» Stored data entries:
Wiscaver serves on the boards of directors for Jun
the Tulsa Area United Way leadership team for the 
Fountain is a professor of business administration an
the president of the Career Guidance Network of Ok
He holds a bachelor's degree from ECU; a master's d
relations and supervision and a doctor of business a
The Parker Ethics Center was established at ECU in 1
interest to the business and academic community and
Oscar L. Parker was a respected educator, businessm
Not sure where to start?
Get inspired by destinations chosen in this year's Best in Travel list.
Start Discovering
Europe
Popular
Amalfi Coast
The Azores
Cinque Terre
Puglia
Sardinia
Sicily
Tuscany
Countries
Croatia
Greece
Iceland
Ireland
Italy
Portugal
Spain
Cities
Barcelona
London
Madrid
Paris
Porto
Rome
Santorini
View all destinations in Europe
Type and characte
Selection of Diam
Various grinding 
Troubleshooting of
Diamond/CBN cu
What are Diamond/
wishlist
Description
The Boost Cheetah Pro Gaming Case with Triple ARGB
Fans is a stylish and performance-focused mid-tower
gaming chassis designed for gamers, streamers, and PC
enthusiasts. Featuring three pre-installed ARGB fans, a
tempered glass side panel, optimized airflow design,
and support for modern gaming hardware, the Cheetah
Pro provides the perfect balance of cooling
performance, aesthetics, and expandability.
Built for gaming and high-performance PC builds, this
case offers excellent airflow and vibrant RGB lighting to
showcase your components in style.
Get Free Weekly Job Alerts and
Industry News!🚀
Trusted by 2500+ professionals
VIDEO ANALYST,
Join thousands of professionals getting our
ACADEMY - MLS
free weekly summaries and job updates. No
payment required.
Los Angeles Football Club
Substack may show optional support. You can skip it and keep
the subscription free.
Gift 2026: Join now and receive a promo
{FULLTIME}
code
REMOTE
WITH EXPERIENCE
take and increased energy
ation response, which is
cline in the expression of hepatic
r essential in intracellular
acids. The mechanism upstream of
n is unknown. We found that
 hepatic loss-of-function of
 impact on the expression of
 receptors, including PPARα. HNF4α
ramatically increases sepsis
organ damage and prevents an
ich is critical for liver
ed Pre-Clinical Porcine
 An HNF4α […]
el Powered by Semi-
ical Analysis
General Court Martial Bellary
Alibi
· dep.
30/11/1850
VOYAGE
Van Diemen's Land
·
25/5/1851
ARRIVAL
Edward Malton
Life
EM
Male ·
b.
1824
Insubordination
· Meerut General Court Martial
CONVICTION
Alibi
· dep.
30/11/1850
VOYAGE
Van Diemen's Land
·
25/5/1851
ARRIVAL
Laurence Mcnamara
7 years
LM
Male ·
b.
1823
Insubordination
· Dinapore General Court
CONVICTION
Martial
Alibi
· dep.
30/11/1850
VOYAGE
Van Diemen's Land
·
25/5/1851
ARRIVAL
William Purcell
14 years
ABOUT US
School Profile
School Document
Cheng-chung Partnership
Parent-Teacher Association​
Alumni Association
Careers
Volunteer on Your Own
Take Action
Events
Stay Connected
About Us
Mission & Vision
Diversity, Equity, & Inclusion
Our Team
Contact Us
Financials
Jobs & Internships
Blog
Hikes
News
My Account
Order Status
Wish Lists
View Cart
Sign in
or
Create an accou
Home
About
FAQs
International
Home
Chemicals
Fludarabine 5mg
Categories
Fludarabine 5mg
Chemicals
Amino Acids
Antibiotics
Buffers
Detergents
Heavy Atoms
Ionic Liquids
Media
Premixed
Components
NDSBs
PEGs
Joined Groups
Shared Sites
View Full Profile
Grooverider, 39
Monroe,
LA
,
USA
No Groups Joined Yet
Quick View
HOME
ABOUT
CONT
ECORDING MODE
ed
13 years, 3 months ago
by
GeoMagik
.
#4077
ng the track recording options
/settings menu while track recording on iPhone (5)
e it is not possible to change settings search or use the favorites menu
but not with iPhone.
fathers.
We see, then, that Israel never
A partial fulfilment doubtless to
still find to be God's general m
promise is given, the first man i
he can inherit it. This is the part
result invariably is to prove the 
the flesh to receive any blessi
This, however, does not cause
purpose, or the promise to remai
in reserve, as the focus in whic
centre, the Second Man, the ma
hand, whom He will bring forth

» What you have to do: Please repeat each line above exactly.

» Answer for this exercise:
Wiscaver serves on the boards of directors for Jun
the Tulsa Area United Way leadership team for the 
Fountain is a professor of business administration an
the president of the Career Guidance Network of Ok
He holds a bachelor's degree from ECU; a master's d
relations and supervision and a doctor of business a
The Parker Ethics Center was established at ECU in 1
interest to the business and academic community and
Oscar L. Parker was a respected educator, businessm
Not sure where to start?
Get inspired by destinations chosen in this year's Best in Travel list.
Start Discovering
Europe
Popular
Amalfi Coast
The Azores
Cinque Terre
Puglia
Sardinia
Sicily
Tuscany
Countries
Croatia
Greece
Iceland
Ireland
Italy
Portugal
Spain
Cities
Barcelona
London
Madrid
Paris
Porto
Rome
Santorini
View all destinations in Europe
Type and characte
Selection of Diam
Various grinding 
Troubleshooting of
Diamond/CBN cu
What are Diamond/
wishlist
Description
The Boost Cheetah Pro Gaming Case with Triple ARGB
Fans is a stylish and performance-focused mid-tower
gaming chassis designed for gamers, streamers, and PC
enthusiasts. Featuring three pre-installed ARGB fans, a
tempered glass side panel, optimized airflow design,
and support for modern gaming hardware, the Cheetah
Pro provides the perfect balance of cooling
performance, aesthetics, and expandability.
Built for gaming and high-performance PC builds, this
case offers excellent airflow and vibrant RGB lighting to
showcase your components in style.
Get Free Weekly Job Alerts and
Industry News!🚀
Trusted by 2500+ professionals
VIDEO ANALYST,
Join thousands of professionals getting our
ACADEMY - MLS
free weekly summaries and job updates. No
payment required.
Los Angeles Football Club
Substack may show optional support. You can skip it and keep
the subscription free.
Gift 2026: Join now and receive a promo
{FULLTIME}
code
REMOTE
WITH EXPERIENCE
take and increased energy
ation response, which is
cline in the expression of hepatic
r essential in intracellular
acids. The mechanism upstream of
n is unknown. We found that
 hepatic loss-of-function of
 impact on the expression of
 receptors, including PPARα. HNF4α
ramatically increases sepsis
organ damage and prevents an
ich is critical for liver
ed Pre-Clinical Porcine
 An HNF4α […]
el Powered by Semi-
ical Analysis
General Court Martial Bellary
Alibi
· dep.
30/11/1850
VOYAGE
Van Diemen's Land
·
25/5/1851
ARRIVAL
Edward Malton
Life
EM
Male ·
b.
1824
Insubordination
· Meerut General Court Martial
CONVICTION
Alibi
· dep.
30/11/1850
VOYAGE
Van Diemen's Land
·
25/5/1851
ARRIVAL
Laurence Mcnamara
7 years
LM
Male ·
b.
1823
Insubordination
· Dinapore General Court
CONVICTION
Martial
Alibi
· dep.
30/11/1850
VOYAGE
Van Diemen's Land
·
25/5/1851
ARRIVAL
William Purcell
14 years
ABOUT US
School Profile
School Document
Cheng-chung Partnership
Parent-Teacher Association​
Alumni Association
Careers
Volunteer on Your Own
Take Action
Events
Stay Connected
About Us
Mission & Vision
Diversity, Equity, & Inclusion
Our Team
Contact Us
Financials
Jobs & Internships
Blog
Hikes
News
My Account
Order Status
Wish Lists
View Cart
Sign in
or
Create an accou
Home
About
FAQs
International
Home
Chemicals
Fludarabine 5mg
Categories
Fludarabine 5mg
Chemicals
Amino Acids
Antibiotics
Buffers
Detergents
Heavy Atoms
Ionic Liquids
Media
Premixed
Components
NDSBs
PEGs
Joined Groups
Shared Sites
View Full Profile
Grooverider, 39
Monroe,
LA
,
USA
No Groups Joined Yet
Quick View
HOME
ABOUT
CONT
ECORDING MODE
ed
13 years, 3 months ago
by
GeoMagik
.
#4077
ng the track recording options
/settings menu while track recording on iPhone (5)
e it is not possible to change settings search or use the favorites menu
but not with iPhone.
fathers.
We see, then, that Israel never
A partial fulfilment doubtless to
still find to be God's general m
promise is given, the first man i
he can inherit it. This is the part
result invariably is to prove the 
the flesh to receive any blessi
This, however, does not cause
purpose, or the promise to remai
in reserve, as the focus in whic
centre, the Second Man, the ma
hand, whom He will bring forth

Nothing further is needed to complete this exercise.